This is the conclusion that MIT scientists have reached, after running different simulations of future climatic scenarios in the region.
Published in the journal PLOS One, their study points out that water shortages are not simply the results of climate change and environmental stress.
Other factors should be taken into account, if people are to have the best possible access to the precious natural resource.
"It's not just a climate change issue," co-author Adam Schlosser emphasizes. "We simply cannot ignore that economic and population growth in society can have a very strong influence on our demand for resources and how we manage them. And climate, on top of that, can lead to substantial magnifications to those stresses."
The extent of the damages in Asia could indeed be very important. The scientists find that median amounts of projected growth and climate change in the next 35 years would lead to roughly 1 billion more people becoming "water-stressed," compared to today.
Different possible scenarios
Soe Zeya Tun/Reuters
To better understand how population growth and economic development interact with climate change, leading to water stress, the scientists used a model previously developed by the MIT, the Integrated Global Systems Model (IGSM).
The IGSM is based on projections of population growth, economic expansion, climate, and carbon emissions due to human activity. Keeping some variables constant, the scientists looked at different possible scenarios for 2050, in different Asian nations, including India and China.

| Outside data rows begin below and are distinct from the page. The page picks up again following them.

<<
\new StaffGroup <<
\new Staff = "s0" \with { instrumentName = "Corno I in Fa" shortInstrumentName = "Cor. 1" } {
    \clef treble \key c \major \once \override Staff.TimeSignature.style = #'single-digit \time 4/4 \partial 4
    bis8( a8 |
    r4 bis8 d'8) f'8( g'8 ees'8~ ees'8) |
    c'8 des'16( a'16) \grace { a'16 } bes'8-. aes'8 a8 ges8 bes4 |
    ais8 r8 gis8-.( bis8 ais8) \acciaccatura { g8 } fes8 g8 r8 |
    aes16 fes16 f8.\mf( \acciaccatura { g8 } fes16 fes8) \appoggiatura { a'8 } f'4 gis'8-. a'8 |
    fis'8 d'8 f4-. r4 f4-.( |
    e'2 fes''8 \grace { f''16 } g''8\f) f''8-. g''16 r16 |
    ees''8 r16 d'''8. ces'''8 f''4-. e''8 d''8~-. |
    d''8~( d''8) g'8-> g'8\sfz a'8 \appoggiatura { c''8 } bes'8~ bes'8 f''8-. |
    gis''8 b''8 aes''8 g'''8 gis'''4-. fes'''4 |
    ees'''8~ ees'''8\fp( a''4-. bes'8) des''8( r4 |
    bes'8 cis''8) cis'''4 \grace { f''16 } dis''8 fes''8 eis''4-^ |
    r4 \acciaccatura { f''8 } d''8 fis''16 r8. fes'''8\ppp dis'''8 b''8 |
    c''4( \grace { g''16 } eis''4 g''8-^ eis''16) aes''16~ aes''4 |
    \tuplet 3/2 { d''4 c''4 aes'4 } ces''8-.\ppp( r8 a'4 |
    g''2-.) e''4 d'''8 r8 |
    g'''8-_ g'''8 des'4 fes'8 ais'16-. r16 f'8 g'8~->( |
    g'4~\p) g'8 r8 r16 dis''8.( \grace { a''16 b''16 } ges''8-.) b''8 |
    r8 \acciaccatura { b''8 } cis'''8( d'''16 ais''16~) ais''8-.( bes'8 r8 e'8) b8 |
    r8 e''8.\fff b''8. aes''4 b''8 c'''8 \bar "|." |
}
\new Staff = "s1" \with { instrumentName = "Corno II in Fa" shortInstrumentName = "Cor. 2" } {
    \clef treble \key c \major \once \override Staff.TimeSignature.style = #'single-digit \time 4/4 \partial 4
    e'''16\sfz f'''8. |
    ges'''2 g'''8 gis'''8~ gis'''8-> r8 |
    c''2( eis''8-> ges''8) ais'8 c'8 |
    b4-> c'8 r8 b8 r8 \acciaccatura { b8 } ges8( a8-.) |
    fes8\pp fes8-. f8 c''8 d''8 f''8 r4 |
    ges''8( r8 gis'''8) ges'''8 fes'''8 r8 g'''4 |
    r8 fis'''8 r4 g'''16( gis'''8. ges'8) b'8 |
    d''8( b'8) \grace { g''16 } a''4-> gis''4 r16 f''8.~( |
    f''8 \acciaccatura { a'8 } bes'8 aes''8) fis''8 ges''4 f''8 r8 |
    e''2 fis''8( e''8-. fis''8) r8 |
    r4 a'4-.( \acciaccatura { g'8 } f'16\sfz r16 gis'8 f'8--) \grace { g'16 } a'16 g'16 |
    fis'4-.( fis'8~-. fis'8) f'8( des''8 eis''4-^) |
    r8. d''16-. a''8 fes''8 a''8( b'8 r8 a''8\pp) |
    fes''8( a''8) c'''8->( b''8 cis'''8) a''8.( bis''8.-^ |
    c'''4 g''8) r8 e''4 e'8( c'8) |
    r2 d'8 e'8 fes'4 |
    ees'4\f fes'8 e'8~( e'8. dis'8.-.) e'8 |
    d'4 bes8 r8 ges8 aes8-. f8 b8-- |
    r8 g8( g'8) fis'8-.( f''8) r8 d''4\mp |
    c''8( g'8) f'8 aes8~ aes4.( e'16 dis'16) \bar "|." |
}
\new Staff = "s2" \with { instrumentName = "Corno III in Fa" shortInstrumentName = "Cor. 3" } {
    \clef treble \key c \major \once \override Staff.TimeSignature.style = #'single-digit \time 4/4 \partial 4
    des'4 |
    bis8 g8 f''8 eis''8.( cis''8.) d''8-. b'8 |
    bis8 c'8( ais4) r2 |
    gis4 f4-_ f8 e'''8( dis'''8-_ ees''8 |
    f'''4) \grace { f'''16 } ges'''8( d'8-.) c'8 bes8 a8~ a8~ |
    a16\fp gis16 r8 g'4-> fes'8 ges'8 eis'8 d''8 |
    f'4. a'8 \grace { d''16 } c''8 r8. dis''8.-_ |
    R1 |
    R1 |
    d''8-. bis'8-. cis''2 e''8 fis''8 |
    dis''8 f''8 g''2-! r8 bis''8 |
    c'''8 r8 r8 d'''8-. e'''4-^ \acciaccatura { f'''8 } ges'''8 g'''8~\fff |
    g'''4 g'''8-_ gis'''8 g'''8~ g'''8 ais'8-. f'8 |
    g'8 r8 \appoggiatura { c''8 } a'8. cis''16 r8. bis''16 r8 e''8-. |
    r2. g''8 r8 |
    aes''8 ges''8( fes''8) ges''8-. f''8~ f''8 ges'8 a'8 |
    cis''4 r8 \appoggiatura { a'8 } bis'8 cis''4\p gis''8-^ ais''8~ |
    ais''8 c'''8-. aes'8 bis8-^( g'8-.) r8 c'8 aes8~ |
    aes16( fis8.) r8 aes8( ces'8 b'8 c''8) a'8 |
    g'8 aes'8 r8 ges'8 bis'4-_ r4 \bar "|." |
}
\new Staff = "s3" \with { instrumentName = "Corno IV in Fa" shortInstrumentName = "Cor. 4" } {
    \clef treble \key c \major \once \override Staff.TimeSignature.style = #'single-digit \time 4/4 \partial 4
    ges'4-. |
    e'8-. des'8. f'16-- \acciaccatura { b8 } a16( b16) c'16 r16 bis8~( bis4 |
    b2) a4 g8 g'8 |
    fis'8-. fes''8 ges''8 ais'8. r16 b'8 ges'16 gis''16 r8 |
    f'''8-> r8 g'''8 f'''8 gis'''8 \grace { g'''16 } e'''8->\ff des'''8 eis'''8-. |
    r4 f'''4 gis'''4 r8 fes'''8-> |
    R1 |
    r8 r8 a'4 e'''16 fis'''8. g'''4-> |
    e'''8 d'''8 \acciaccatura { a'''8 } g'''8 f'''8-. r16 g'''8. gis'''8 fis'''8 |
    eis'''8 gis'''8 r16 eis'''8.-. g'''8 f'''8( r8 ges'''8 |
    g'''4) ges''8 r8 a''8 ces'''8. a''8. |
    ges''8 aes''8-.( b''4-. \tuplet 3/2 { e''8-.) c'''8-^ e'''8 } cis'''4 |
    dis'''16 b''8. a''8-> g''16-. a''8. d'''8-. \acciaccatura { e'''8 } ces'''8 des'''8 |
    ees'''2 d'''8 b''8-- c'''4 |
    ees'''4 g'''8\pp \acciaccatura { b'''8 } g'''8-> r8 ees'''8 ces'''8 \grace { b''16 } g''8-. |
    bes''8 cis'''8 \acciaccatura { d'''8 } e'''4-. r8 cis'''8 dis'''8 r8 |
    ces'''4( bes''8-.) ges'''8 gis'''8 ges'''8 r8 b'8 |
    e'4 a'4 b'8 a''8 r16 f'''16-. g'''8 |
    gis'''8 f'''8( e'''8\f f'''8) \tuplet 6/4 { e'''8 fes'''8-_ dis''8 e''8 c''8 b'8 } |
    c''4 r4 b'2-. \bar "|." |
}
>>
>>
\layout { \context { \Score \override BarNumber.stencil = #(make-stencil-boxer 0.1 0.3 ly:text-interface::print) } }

They called one of their proposed scenarios the 'Just Growth' model, because they held climatic conditions constant and only evaluated the effects of economic and population growth. In the 'Just Climate' model, the researchers reversed the experiment, keeping growth constant. Finally, a model called 'Climate and Growth' completed the research, by looking at the impact of all factors taken together.
"This model gave us a unique ability to tease out the human and environmental factors leading to water shortages and to assess their relative significance", Schlosser says. He points out that a combination of all these factors can lead to the most severe water shortages, impacting millions of people.

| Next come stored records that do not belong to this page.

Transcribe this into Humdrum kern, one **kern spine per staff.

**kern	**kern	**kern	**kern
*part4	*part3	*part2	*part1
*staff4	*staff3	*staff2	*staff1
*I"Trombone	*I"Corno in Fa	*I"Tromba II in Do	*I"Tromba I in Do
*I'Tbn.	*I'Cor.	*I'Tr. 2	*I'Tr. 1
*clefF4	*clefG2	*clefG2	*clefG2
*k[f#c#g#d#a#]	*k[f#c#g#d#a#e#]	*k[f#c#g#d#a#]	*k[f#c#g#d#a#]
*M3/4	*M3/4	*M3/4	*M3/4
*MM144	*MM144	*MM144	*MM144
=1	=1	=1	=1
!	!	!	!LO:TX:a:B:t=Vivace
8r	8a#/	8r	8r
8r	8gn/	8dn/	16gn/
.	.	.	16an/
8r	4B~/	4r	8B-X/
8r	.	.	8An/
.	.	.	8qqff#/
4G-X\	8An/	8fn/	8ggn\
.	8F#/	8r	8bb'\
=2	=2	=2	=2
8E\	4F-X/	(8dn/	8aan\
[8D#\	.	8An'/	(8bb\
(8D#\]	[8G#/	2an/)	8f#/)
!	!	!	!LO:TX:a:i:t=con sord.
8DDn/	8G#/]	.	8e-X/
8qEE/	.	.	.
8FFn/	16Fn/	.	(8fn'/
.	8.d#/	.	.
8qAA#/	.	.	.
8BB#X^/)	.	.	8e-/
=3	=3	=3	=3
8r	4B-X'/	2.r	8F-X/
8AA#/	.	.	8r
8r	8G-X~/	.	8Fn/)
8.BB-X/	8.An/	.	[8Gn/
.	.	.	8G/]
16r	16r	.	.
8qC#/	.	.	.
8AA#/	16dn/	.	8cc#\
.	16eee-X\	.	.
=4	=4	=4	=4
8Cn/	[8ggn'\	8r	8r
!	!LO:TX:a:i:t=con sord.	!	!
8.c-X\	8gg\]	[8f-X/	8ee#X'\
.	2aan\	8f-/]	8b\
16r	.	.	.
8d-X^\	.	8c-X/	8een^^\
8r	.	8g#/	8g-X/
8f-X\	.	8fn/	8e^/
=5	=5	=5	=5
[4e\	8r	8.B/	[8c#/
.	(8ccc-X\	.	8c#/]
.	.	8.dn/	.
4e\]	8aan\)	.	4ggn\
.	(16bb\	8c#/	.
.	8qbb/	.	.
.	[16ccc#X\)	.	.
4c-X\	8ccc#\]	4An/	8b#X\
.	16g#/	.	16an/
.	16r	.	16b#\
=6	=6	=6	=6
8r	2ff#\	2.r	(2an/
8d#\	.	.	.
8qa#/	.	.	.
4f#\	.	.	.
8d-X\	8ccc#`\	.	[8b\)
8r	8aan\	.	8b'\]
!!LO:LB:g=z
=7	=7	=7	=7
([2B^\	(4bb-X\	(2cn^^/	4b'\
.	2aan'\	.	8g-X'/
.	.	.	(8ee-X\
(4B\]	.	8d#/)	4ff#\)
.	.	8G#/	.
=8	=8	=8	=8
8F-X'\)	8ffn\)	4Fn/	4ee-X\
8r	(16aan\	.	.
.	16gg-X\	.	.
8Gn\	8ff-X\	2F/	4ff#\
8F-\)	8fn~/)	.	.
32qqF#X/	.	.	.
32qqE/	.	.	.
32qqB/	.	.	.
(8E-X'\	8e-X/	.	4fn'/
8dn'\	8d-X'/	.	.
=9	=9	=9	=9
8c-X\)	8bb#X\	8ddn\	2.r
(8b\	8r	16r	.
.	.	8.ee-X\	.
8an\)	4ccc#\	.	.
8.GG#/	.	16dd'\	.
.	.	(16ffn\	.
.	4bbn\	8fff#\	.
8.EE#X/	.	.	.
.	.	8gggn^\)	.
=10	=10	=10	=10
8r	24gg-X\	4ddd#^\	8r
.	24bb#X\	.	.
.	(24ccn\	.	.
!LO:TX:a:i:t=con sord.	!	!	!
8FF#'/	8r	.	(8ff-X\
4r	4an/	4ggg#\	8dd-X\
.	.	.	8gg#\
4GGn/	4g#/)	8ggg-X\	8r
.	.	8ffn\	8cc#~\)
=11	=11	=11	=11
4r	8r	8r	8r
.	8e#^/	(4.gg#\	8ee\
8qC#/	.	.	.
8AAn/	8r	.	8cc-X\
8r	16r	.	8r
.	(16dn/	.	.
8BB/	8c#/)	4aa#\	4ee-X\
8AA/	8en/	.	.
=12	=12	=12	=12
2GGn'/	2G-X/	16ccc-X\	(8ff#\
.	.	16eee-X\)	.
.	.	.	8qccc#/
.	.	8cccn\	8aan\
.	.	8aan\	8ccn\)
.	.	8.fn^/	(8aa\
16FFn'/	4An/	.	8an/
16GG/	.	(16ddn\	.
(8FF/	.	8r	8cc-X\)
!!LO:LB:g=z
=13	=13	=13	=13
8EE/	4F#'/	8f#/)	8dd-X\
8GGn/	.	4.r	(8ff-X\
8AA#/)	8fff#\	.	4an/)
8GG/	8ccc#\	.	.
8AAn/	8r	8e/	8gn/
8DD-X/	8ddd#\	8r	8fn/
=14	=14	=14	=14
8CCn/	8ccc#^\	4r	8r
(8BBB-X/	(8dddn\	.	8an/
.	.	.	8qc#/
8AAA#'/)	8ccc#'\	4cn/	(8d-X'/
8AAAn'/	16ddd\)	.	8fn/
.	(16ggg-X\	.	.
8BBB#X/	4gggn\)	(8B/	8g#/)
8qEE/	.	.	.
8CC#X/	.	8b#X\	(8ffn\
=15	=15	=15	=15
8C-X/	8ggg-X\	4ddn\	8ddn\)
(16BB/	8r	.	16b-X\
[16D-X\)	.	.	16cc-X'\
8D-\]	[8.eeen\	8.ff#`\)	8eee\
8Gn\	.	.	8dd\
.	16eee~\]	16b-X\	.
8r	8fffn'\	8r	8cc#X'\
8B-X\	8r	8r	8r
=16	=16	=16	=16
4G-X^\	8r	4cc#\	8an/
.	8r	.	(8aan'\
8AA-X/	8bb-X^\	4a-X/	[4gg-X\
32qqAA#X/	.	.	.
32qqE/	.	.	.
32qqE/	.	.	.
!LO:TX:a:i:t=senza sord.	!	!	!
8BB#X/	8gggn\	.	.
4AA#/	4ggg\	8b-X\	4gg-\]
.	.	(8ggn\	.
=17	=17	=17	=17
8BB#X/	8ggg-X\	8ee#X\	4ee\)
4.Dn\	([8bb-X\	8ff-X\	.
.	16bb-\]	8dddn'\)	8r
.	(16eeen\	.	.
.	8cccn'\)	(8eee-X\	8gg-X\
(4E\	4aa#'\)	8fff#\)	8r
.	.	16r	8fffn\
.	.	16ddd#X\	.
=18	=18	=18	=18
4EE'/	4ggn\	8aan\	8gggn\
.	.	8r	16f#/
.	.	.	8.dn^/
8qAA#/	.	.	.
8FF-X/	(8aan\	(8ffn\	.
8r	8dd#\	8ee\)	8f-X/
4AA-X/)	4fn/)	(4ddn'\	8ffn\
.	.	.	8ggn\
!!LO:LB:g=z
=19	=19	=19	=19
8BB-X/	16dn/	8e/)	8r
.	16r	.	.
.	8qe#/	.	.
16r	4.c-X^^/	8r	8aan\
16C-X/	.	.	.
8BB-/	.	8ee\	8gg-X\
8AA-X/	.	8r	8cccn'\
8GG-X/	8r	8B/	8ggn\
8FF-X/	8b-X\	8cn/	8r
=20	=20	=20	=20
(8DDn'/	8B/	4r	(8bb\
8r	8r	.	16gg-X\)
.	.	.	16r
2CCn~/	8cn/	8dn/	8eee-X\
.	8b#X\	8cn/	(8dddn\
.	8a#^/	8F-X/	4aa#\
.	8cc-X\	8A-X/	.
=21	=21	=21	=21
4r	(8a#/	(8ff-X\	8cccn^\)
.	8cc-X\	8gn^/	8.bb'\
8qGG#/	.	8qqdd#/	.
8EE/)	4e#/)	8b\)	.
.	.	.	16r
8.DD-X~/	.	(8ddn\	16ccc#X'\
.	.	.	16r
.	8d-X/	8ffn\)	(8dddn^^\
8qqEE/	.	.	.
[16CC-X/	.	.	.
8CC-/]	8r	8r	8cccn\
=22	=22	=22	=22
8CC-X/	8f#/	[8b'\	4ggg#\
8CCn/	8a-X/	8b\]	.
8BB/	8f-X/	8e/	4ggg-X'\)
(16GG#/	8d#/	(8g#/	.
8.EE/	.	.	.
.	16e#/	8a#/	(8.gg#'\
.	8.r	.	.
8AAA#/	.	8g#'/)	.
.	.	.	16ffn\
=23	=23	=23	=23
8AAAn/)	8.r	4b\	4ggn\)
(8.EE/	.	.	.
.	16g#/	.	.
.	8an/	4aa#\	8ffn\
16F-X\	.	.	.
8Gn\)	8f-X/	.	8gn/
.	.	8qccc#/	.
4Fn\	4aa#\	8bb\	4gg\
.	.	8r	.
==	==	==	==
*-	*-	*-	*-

Particularities between countries
AP Photo/Patrick Reevell
The IGSM model allows researchers to look at how, under the same variables, scenarios change according to countries. This is particularly useful to come up with country-specific strategies, in order to avoid water stress.
"For China, it looks like industrial growth [has the greatest impact] as people get wealthier," lead author Charle Fant explains. "In India, population growth has a huge effect. It varies by region."

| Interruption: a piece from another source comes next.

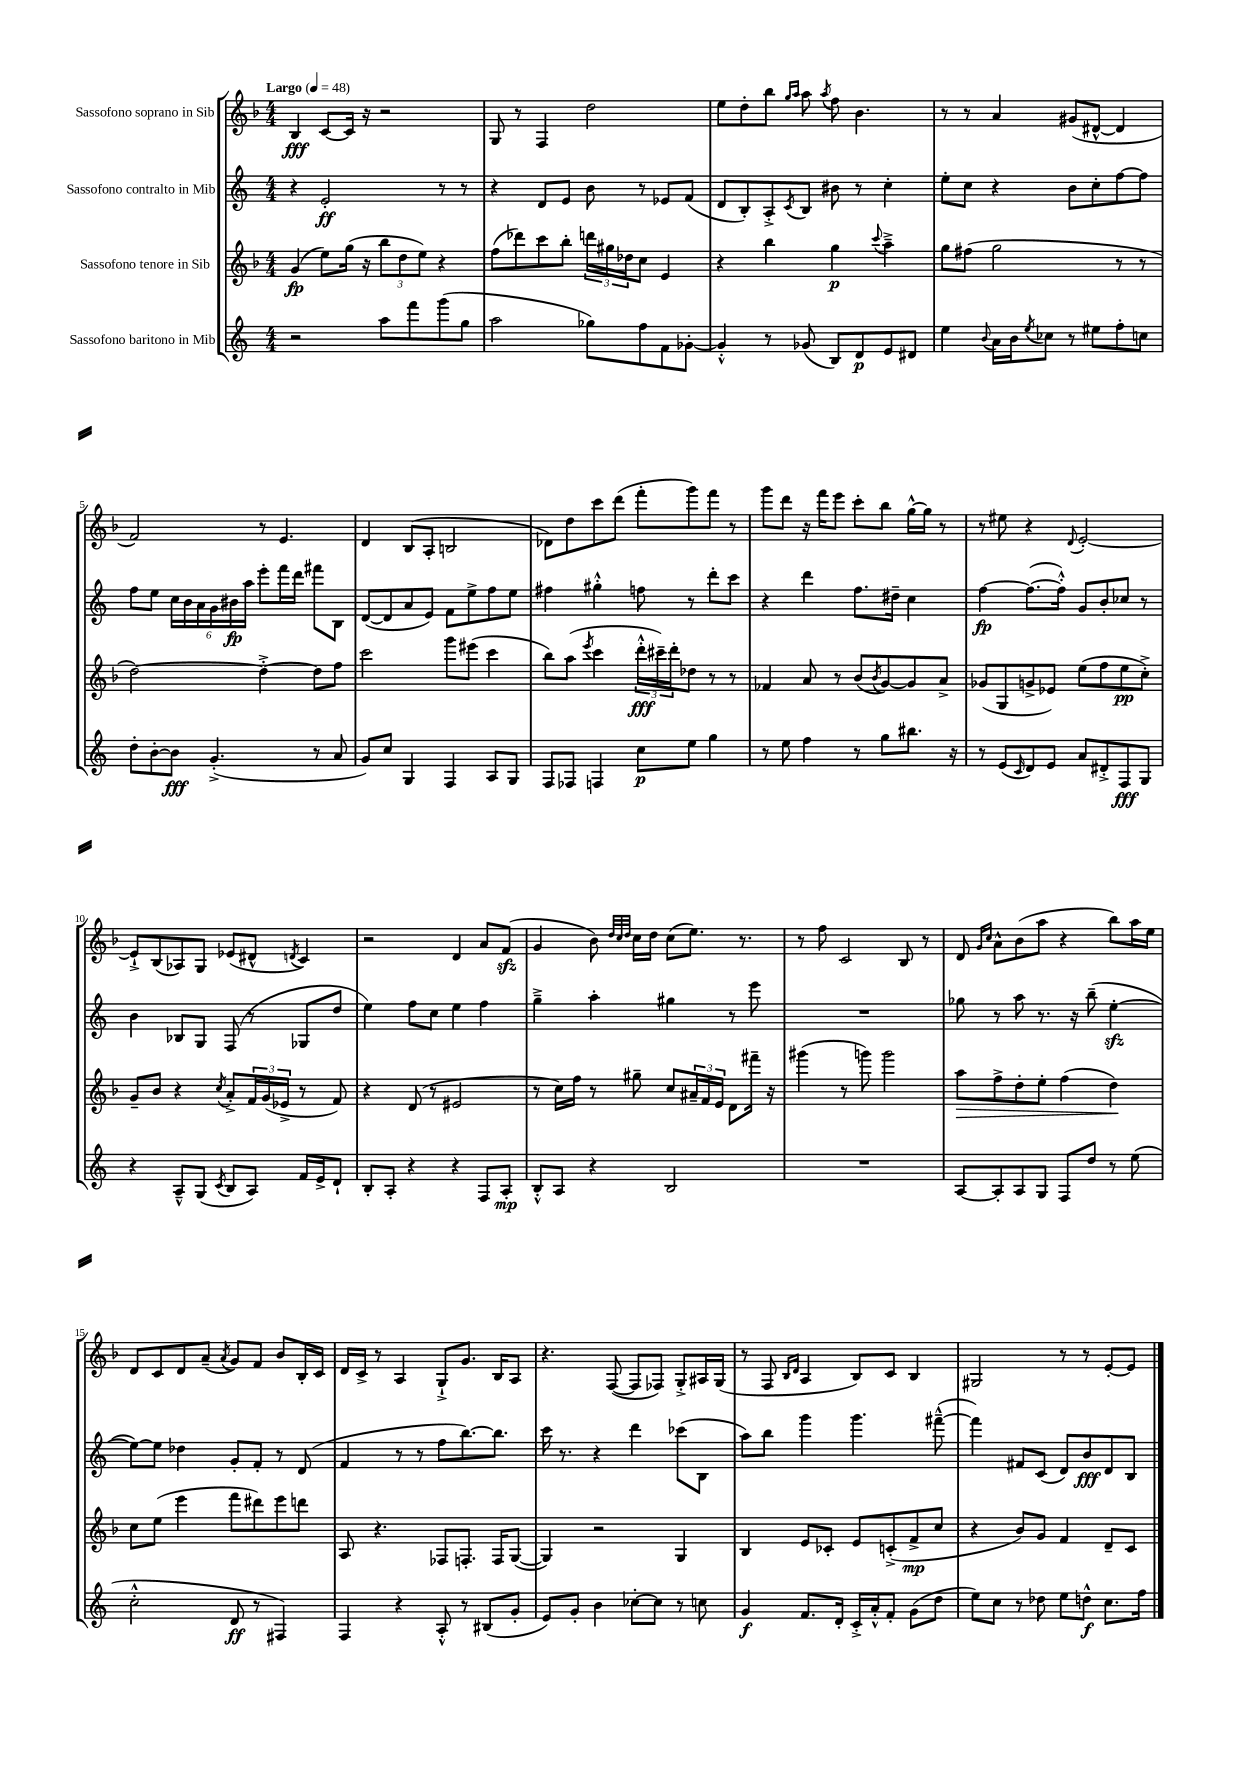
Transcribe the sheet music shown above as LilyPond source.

Study's authors say other variables should be examined, such as water supply networks into and out of the different areas, and the way population is distributed around said supplies. Further research by the team will also investigate to what extent changing water-use practices can have.
"We are assessing the extent to which climate mitigation and adaptation practices – such as more efficient irrigation technologies – can reduce the future risk of nations under high water stress," Schlosser concludes.